ACTIVITY: Taking the records below, count the lines in which "bahwa" appears and supply only the count.

Items listed in a dataset:

--- START ---

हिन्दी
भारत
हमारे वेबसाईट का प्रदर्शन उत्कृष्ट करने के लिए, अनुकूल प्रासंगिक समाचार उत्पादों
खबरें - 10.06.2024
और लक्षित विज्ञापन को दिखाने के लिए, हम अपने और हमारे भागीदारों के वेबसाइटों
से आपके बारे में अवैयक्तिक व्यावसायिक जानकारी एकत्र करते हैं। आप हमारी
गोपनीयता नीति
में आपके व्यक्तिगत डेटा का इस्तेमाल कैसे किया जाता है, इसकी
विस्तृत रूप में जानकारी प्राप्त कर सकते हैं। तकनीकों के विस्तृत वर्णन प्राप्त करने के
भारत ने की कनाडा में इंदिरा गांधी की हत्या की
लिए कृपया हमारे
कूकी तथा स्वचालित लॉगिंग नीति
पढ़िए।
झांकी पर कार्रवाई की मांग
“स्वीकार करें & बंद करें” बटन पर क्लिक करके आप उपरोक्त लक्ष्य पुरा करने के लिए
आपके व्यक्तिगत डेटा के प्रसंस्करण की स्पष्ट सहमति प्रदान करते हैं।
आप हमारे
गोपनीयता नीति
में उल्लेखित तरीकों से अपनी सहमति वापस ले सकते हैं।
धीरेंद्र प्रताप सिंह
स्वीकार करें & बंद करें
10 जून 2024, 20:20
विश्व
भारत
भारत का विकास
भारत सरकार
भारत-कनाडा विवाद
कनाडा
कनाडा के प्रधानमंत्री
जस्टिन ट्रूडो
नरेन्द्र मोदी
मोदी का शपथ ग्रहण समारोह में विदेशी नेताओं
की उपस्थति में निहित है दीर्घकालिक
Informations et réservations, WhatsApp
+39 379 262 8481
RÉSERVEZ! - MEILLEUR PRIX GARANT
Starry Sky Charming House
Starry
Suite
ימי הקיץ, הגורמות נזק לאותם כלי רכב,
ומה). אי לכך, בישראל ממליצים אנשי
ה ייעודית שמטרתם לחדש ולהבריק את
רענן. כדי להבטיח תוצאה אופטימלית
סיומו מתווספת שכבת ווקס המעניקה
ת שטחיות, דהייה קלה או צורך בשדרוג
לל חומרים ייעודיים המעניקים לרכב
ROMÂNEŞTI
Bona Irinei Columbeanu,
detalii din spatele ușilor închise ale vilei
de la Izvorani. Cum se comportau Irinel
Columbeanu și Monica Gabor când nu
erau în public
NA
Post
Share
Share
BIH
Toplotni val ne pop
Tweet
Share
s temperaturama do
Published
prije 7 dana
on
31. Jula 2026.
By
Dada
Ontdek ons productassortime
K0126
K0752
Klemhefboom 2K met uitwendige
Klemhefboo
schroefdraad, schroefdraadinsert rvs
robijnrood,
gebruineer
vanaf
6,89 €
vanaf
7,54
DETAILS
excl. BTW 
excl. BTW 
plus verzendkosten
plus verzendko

--- END ---
--- START ---

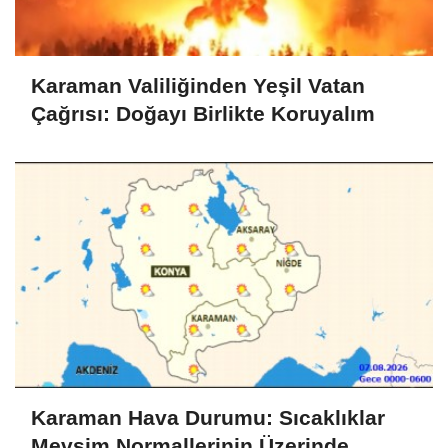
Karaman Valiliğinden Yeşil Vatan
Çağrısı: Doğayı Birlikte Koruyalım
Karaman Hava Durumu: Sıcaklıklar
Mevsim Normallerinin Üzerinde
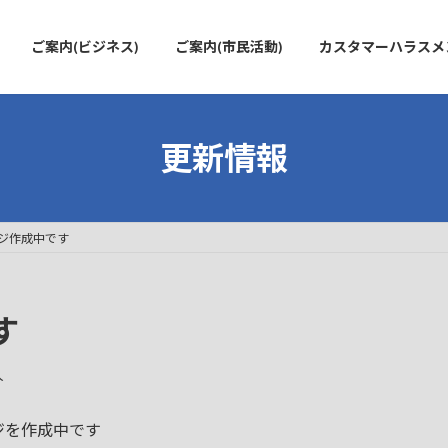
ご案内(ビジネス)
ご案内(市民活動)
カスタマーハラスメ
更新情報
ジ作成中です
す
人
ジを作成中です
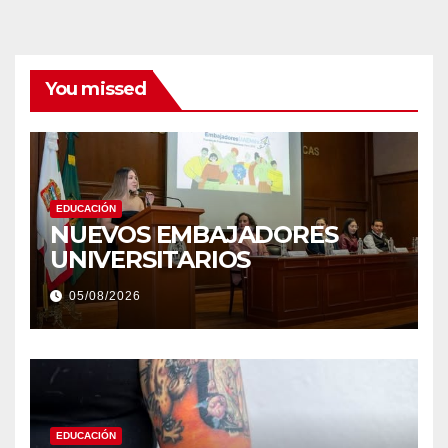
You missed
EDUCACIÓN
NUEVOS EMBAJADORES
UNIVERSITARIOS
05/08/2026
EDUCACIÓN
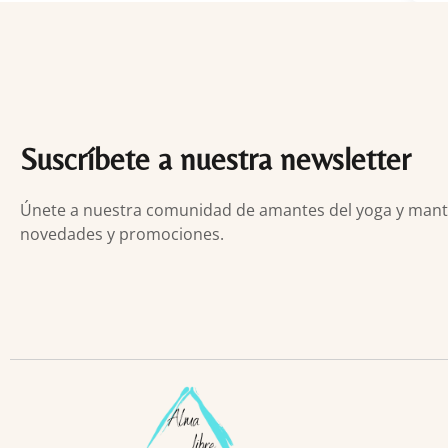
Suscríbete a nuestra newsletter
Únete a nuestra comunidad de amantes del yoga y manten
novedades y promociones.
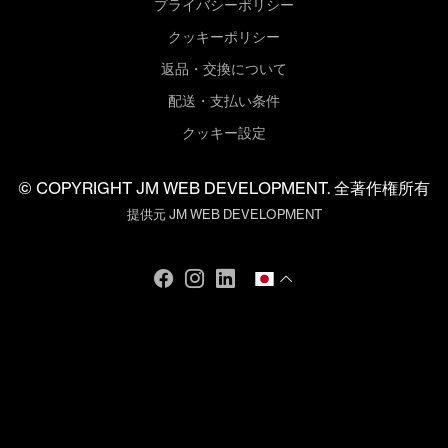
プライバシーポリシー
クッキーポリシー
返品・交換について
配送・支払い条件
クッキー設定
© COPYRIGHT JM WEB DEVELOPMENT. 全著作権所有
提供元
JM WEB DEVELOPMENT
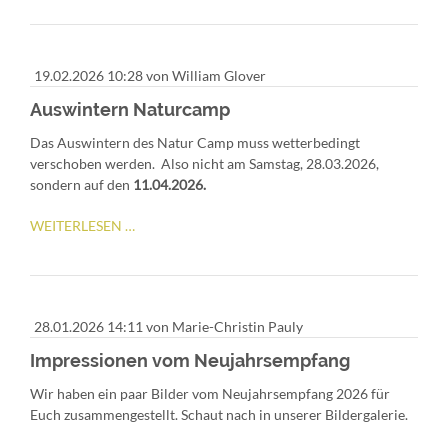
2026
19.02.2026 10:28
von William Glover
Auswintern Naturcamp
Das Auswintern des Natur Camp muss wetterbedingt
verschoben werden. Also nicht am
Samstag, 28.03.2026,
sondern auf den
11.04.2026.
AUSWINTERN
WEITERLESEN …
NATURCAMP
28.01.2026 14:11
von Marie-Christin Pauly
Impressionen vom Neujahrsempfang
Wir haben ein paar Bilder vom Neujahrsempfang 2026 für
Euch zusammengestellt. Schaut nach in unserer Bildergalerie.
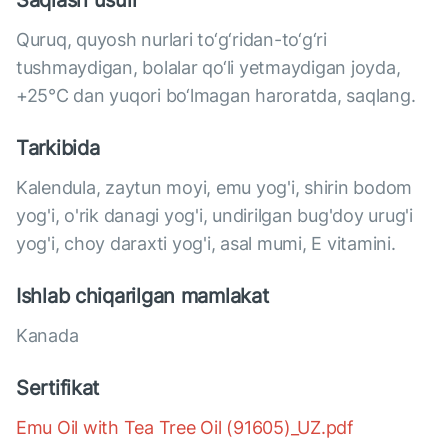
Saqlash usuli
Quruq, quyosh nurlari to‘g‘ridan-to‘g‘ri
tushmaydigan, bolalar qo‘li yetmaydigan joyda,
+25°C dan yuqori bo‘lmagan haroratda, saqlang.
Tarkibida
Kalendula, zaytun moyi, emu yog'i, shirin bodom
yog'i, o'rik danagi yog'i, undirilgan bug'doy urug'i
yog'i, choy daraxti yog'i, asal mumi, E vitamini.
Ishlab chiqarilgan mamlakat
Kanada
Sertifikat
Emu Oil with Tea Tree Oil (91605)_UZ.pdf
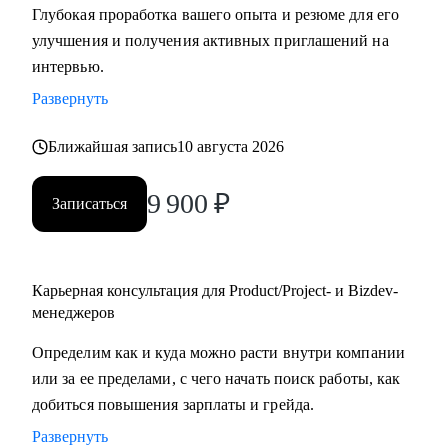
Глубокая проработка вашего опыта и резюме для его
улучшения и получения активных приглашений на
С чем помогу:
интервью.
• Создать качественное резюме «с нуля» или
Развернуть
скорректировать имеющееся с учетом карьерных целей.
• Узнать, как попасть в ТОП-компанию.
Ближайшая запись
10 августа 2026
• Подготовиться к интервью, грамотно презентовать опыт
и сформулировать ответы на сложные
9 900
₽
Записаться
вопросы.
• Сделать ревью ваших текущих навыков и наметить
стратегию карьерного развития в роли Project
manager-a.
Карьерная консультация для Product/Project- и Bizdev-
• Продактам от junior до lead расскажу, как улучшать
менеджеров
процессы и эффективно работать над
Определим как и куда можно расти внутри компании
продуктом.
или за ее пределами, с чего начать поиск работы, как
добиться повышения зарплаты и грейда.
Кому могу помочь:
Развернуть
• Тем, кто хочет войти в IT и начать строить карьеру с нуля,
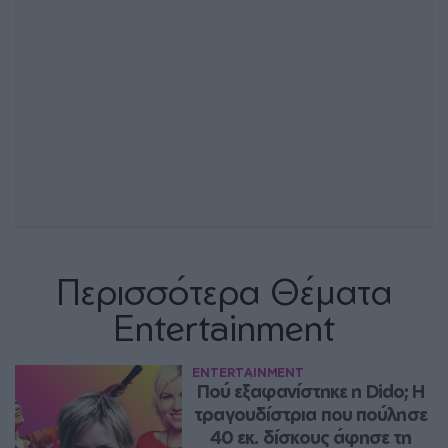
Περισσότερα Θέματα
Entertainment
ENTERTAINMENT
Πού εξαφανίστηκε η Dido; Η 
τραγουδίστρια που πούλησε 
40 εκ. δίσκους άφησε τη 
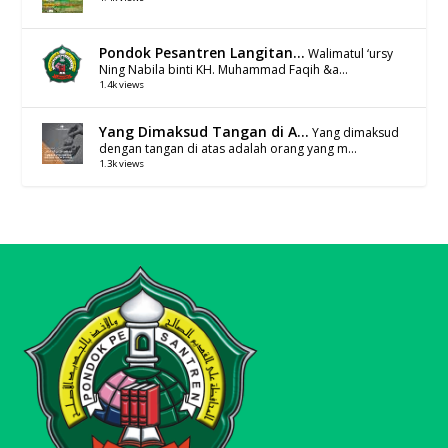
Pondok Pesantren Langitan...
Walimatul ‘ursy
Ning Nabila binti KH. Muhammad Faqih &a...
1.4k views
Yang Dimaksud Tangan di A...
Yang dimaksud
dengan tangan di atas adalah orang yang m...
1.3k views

--- END ---
--- START ---

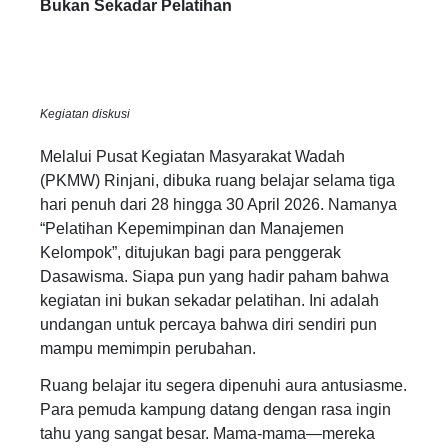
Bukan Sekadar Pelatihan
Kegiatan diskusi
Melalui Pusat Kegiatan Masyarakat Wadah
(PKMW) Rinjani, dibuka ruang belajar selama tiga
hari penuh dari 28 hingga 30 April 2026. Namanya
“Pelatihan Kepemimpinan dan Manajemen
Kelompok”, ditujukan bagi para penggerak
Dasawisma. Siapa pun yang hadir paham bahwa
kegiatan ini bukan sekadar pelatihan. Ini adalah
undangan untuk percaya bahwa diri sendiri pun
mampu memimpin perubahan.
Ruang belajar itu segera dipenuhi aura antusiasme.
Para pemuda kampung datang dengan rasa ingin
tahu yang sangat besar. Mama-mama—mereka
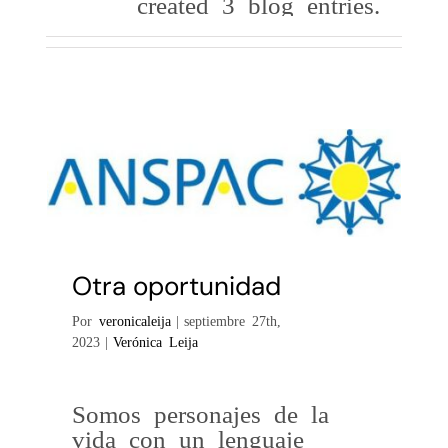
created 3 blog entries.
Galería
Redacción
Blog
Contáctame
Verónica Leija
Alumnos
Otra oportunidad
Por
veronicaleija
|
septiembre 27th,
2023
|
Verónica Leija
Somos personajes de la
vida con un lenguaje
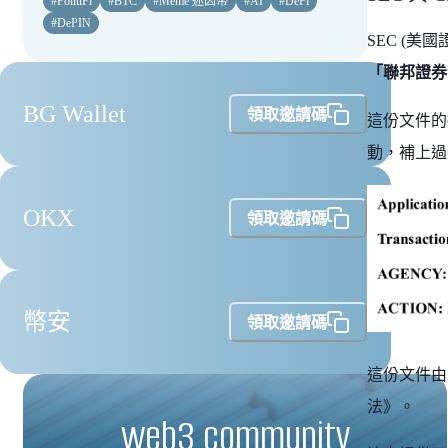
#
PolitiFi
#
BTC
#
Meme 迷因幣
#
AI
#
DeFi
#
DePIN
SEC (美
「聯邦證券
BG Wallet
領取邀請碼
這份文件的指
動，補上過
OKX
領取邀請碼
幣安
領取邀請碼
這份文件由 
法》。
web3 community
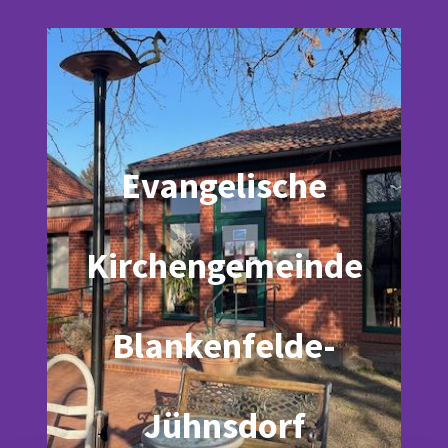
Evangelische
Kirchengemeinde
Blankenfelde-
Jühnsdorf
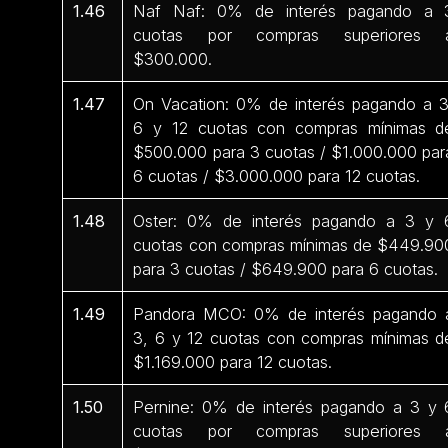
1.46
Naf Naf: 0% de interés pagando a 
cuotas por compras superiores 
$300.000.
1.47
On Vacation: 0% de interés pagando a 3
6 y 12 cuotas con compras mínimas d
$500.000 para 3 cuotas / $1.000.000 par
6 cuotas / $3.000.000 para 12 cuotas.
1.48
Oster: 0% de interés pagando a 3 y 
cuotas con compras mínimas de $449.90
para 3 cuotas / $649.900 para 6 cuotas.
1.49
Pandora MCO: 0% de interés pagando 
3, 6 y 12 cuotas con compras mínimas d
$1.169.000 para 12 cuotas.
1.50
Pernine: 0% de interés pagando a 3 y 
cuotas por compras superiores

--- END ---

THE ANSWER: 2